Tucson police evacuated the neighborhood off Roger near Flowing Wells Monday after two back-to-back explosions at a townhouse, investigators said. Windows were blown out, glass had sprayed up to 15 feet and armed police wore hazmat suits when heading inside.
Officers arrested Francisco Sandoval, 29, Vanessa Ybarra, 28, and Wesley Dunson, 19, for felony drug-making charges. More specifically, for making a potent narcotic called "hash oil" made from marijuana.
“The danger is just as bad or possibly even worse,” said Sgt. Chris Widmer, comparing meth production to that of hash oil.
Many YouTube videos detail the process, which requires the highly flammable gas butane.
One misstep can lead to an explosion. Two of the arrested were burned in the blast.
“They're putting a lot of people in danger around them -- not just themselves,” Widmer said. “There's no safe way to do this.”
“These explosions are often misidentified as pipe bombs or meth labs,” wrote Ariz.
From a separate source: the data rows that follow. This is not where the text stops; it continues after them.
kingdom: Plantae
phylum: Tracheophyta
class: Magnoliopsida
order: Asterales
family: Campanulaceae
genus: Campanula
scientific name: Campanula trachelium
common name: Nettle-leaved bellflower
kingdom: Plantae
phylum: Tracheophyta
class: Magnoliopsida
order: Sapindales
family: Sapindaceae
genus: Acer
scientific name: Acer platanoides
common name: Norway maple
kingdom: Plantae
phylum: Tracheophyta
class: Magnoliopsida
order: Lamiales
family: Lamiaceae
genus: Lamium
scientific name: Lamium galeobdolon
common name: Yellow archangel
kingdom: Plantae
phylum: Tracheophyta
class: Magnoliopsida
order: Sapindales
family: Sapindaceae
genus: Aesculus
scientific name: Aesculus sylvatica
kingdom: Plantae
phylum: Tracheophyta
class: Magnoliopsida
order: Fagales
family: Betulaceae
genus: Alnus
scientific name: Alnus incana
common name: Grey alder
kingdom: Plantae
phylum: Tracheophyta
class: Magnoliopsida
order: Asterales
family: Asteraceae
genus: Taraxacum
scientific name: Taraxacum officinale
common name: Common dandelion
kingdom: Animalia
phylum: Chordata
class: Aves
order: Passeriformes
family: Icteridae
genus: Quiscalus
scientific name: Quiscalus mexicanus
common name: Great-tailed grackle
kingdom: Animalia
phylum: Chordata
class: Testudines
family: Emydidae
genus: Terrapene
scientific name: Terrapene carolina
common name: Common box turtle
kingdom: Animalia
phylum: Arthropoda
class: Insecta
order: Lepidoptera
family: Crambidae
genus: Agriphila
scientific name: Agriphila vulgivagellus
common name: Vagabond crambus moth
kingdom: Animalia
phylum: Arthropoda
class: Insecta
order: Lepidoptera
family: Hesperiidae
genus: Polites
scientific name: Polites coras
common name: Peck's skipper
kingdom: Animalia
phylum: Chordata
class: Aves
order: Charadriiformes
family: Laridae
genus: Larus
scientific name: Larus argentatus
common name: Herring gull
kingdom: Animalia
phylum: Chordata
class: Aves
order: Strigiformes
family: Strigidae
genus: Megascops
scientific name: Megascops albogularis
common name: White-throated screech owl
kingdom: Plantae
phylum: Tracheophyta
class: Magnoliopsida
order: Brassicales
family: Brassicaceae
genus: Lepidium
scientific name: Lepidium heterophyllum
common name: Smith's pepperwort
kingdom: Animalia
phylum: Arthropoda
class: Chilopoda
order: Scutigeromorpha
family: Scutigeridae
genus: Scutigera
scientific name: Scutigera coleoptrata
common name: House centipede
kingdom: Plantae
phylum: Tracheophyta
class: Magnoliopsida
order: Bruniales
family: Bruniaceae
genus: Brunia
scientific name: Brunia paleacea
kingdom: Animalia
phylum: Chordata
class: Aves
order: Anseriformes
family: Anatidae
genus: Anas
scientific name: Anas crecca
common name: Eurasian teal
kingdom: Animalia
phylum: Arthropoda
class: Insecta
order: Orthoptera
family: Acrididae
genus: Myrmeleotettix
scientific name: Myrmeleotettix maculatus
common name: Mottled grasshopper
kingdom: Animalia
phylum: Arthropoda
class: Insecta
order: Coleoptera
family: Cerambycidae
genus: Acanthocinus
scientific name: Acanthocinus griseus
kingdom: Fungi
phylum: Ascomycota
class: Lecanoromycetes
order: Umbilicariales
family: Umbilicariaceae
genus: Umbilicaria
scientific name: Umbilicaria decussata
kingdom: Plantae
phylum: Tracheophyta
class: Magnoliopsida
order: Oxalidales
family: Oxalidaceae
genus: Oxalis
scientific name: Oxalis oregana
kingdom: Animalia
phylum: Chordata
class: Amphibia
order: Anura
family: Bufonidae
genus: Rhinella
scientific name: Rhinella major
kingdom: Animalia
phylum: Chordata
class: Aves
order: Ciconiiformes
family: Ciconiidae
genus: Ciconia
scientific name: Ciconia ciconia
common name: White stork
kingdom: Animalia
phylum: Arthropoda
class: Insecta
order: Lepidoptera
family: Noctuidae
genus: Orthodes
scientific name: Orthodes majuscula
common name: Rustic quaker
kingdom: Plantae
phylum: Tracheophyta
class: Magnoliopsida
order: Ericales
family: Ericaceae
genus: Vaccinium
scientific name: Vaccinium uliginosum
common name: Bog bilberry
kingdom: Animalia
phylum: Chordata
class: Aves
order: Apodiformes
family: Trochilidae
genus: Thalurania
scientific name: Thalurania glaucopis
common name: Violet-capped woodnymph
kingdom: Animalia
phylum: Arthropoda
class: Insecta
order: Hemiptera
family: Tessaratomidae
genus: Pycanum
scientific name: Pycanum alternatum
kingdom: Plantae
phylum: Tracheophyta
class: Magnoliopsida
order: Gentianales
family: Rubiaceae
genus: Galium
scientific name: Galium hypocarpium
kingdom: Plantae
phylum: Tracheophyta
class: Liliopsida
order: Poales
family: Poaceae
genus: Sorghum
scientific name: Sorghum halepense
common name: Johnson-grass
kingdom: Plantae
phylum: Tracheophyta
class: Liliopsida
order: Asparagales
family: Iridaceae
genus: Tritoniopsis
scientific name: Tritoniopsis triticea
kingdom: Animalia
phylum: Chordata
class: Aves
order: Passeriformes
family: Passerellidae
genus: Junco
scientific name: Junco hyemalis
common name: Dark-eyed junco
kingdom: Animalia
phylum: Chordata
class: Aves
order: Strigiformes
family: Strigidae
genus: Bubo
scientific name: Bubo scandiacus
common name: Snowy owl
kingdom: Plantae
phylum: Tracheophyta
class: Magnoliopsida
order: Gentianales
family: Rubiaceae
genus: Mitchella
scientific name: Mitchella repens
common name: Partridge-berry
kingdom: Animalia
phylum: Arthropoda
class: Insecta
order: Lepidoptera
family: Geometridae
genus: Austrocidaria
Drug Enforcement Administration spokeswoman Ramona Sanchez. “Even more disturbing is that initial explosions can lead to secondary explosions and fires!”
Widmer said this is Tucson's second hash oil explosion in about two months. The last one happened at a motel.
“It's becoming more prevalent,” he said.
From San Diego to Lansing, Mich. to Edmond, Okla., media outlets reported similar explosions in recent months at houses and motels, destroying walls, windows and buildings.
The U.S. Fire Administration, part of FEMA, issued a nationwide warning, writing in part: "In states with legalized use and availability of medical marijuana, these incidents appear to be increasing." Those states include Arizona.
Police want criminals to know the danger of trying to make this stuff before they start. They also want neighbors to call 9-1-1 when they have reason to think it's happening next door.
Sandoval, Ybarra and Dunson each face one count of "conspiracy to manufacture a narcotic drug," one count of "unlawful possession of a narcotic drug" and one count of "unlawful possession of a marijuana for sale."